**What you should do:** For this exercise, transcribe all the entries exactly as given and omit the images.

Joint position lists
>>>>>

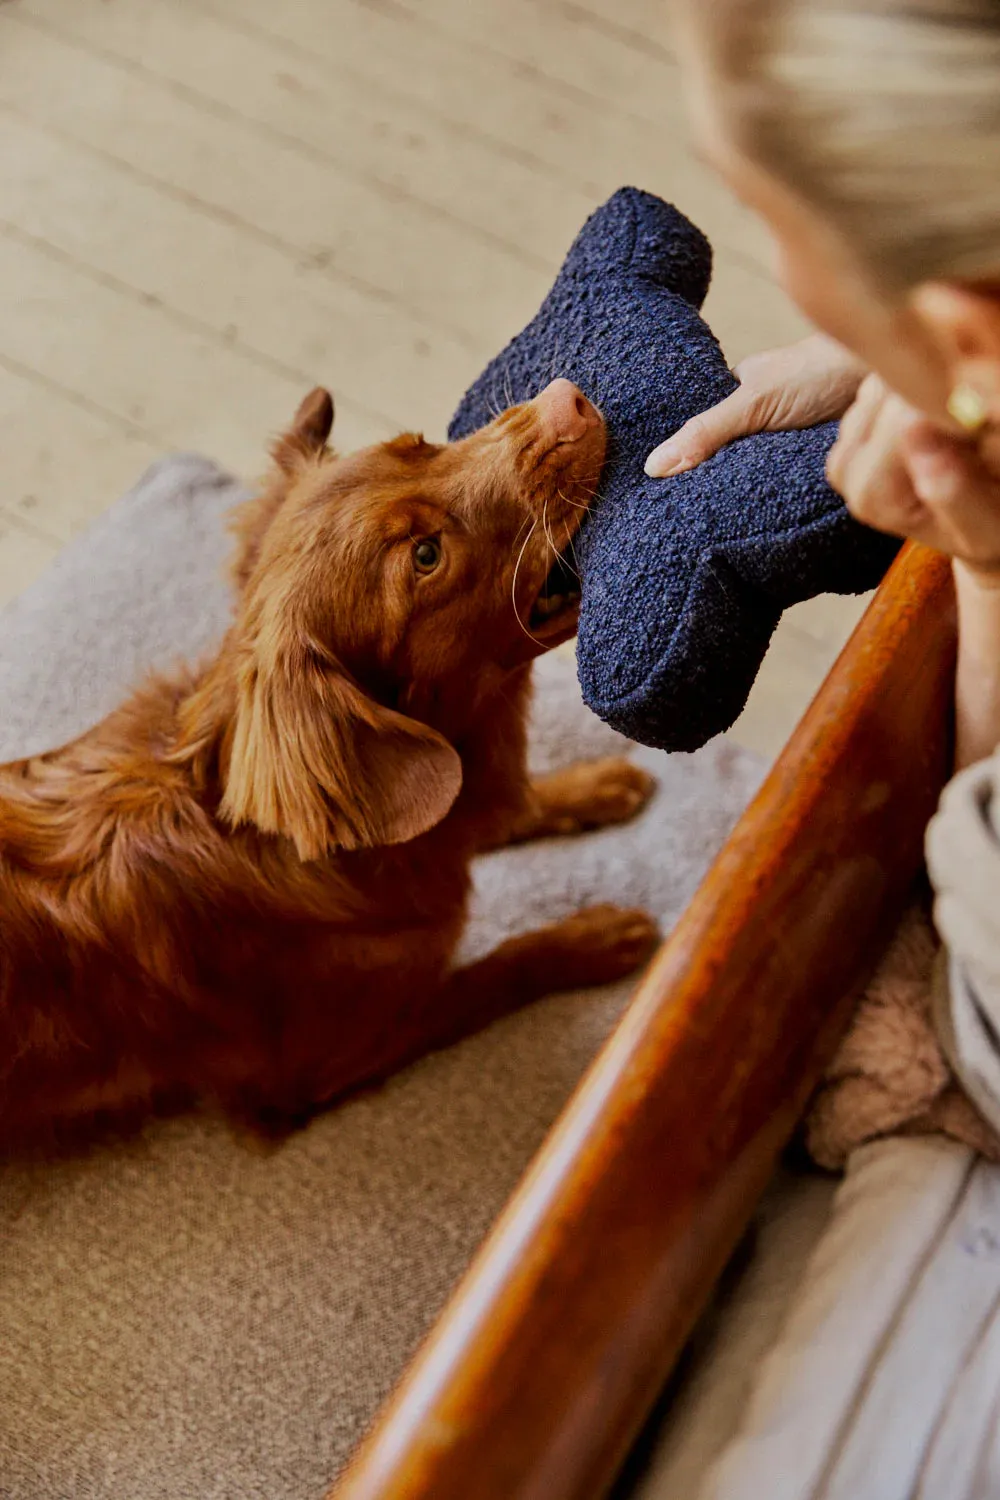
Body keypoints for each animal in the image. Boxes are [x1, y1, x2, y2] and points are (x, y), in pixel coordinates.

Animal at [0, 378, 656, 1146]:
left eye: (418, 447)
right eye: (425, 556)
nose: (567, 399)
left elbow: (505, 805)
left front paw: (596, 785)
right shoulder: (319, 1067)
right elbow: (490, 973)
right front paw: (595, 935)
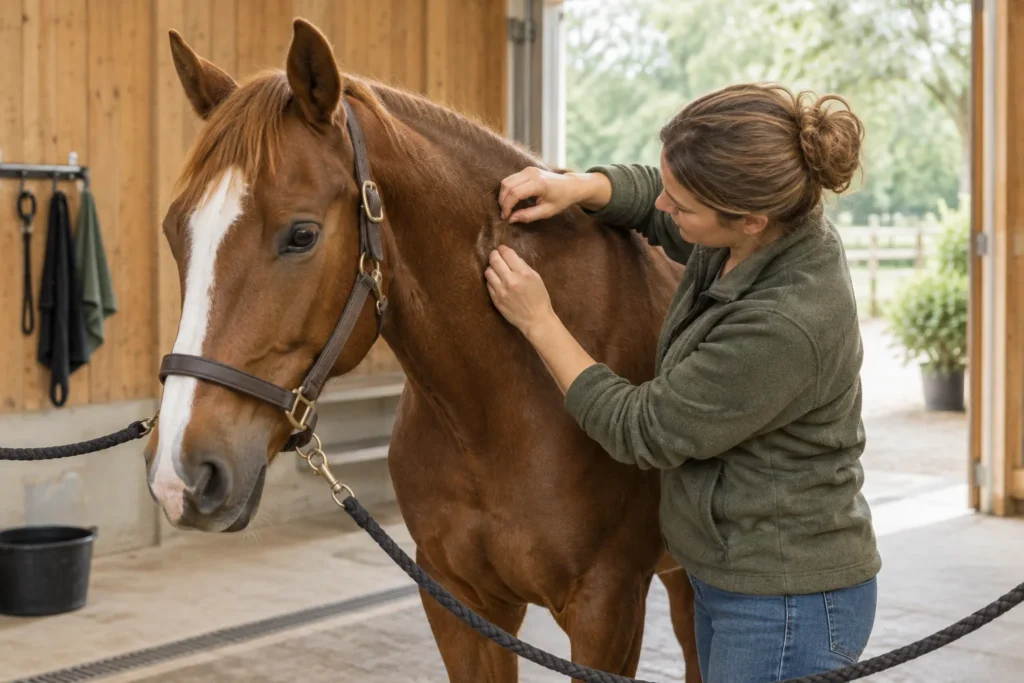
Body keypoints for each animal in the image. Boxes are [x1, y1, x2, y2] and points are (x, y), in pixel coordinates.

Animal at [145, 17, 701, 683]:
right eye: (174, 231)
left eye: (301, 234)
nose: (179, 472)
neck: (504, 411)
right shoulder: (460, 605)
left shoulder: (606, 611)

<<<<<

**Written answer:**
Body keypoints for each animal in the image. Boxes are [x1, y1, x2, y2] and points are (x, y), in pixel coordinates.

Animal at [0, 378, 656, 1146]:
left eye: (418, 447)
right eye: (425, 556)
nose: (567, 399)
left elbow: (505, 805)
left front paw: (596, 785)
right shoulder: (319, 1067)
right elbow: (490, 973)
right front paw: (595, 935)
Body keypoints for each animal in the image. Boxes are [x1, y1, x2, y2] and points are (x, y), in pixel coordinates.

Animal at [145, 17, 701, 683]:
right eye: (174, 231)
left eye: (301, 234)
nose: (179, 472)
neck: (504, 411)
right shoulder: (460, 605)
left shoulder: (606, 611)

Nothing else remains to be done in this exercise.